When we are confronted with a crisis situation, like a natural disaster, our body reacts by going into fight, flight or freeze mode. This causes our body to flood with adrenaline and stress hormones. These hormones are in place so that we have the ability to evade a life threatening situation. If you are in a life-threatening situation, you should act immediately. But if we are not, these hormones leave us feeling on edge. We become hyper aware. So,  If you are feeling stressed, anxious, worried, and uneasy about the storm (or other disaster), here are a few techniques you can use to help your self-calm down

 1. Breathe

  • Close your eyes and notice how your body feels for a moment.
  • Take a big breath in through your nose.
  • Hold your breath in for about 2 seconds.
  • Make a slow controlled exhalation through your nose.
  • Allow your exhalation to be longer than your inhalation.
  • Continue this process for several breaths.
  • Notice how your body feel
  • Slow controlled exhalations can help to calm the body down- Try it for yourself and see how it works

2. Become present with your environment

  • Identify 5 things you see right now
  • Identify 4 things that you feel right now
  • Identify 3 things that you hear right now
  • Identify 2 things that you smell right now
  • Identify 1 thing that you taste right now

3. Review your safety plan

When you are starting to feel stressed or worried, going over your safety plan (or evacuation plan) can help calm the mind.

  • Write your safety plan on a piece of paper. This can help you to see that you have steps in place for how to handle a real emergency.
  • Talk it through with a friend or loved one. This can help with any areas that may need to be strengthened. 

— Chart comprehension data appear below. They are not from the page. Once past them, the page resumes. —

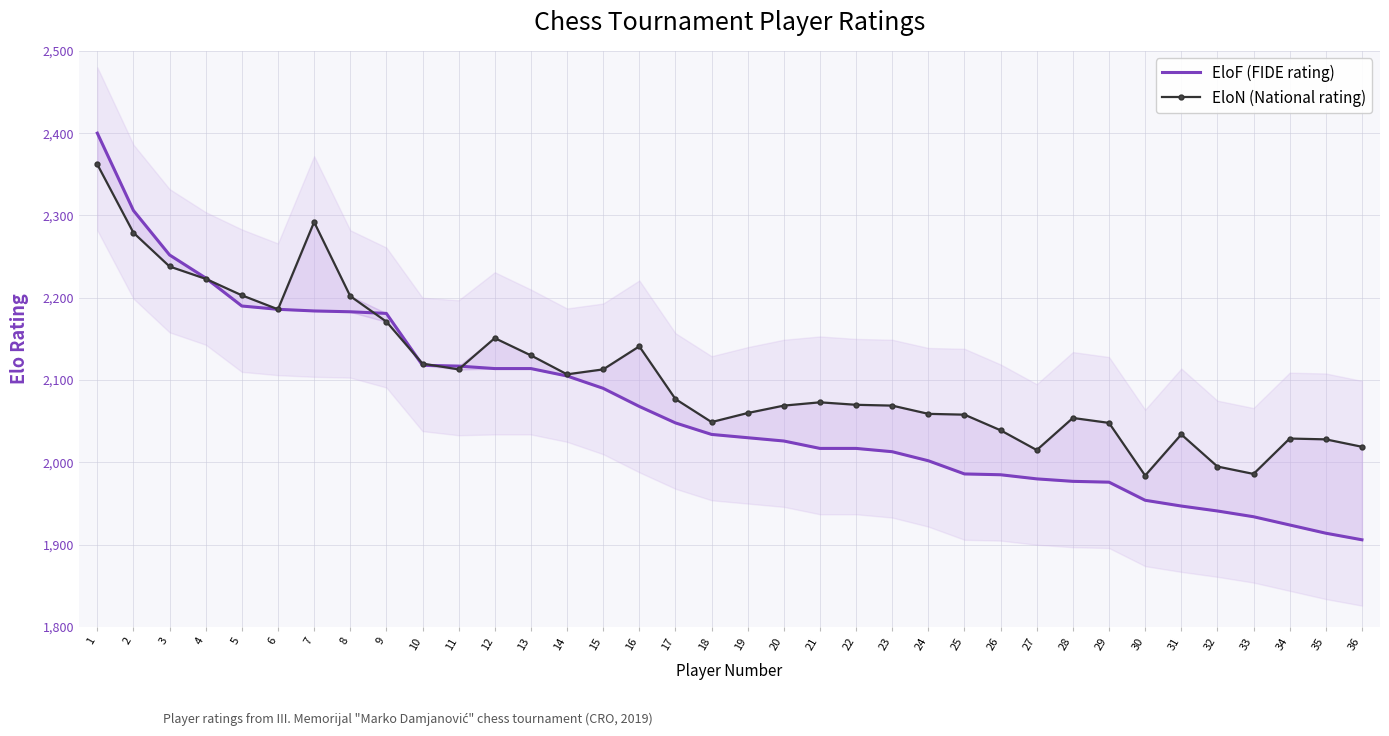

Between 22 and 10, which is larger?

10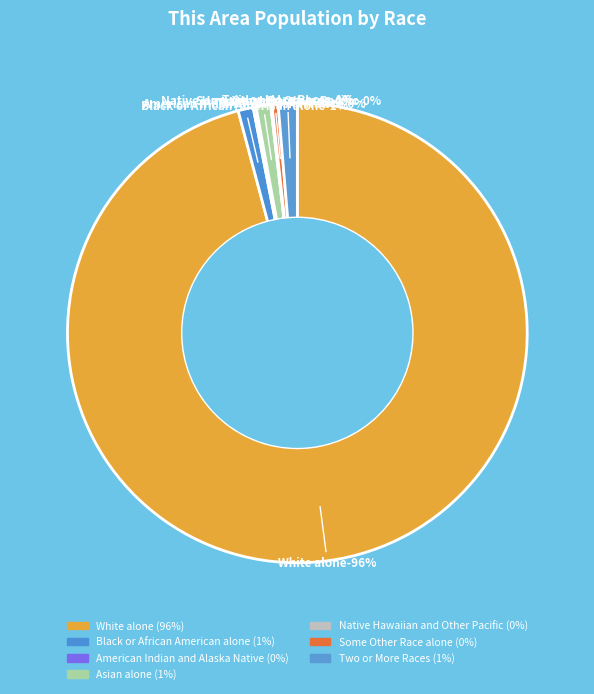

What is the smallest slice in the pie chart?

Native Hawaiian and Other Pacific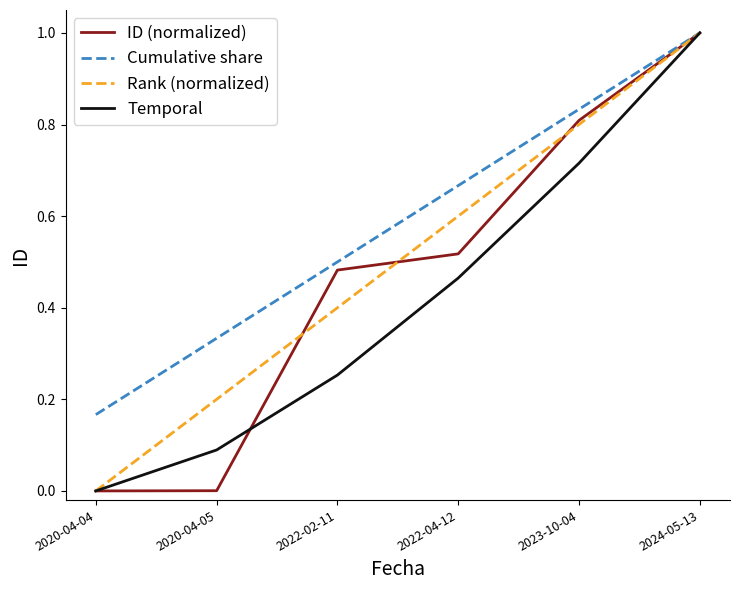

What position from the right is 2020-04-05?

5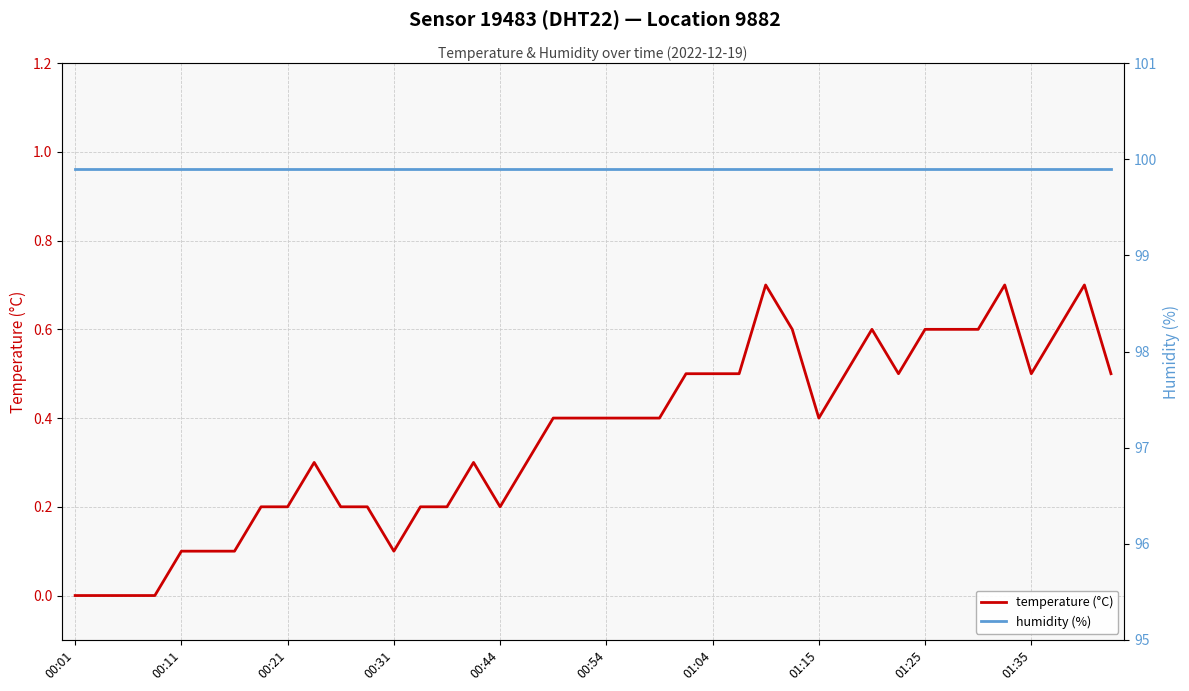

What is the highest value of the temperature (°C) series?

0.7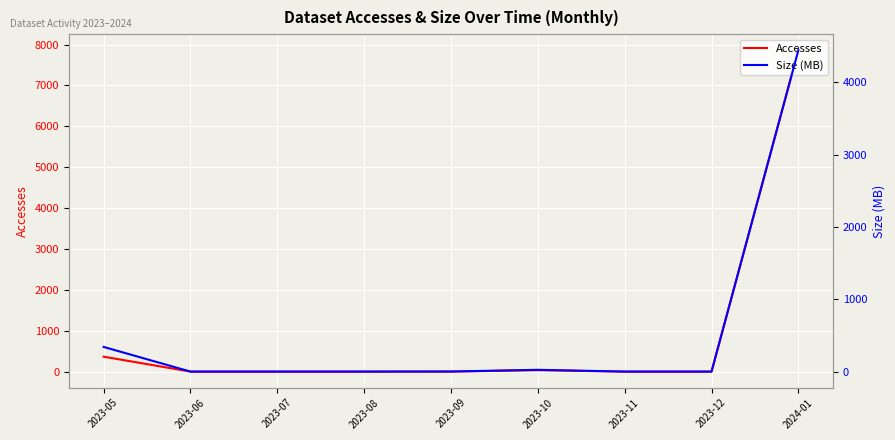

What is the maximum value for Accesses?

7862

4. Take things one-step at a time


You have to take the first step first. Breaking things down into small steps can help you respond effectively during high stress periods. Ask yourself the following questions:

  • What has to happen next?
  • What small step can I take in this moment?

Sometimes taking a very small step forward can help break through the overwhelm.

STAY SAFE AND TAKE CARE OF YOURSELF!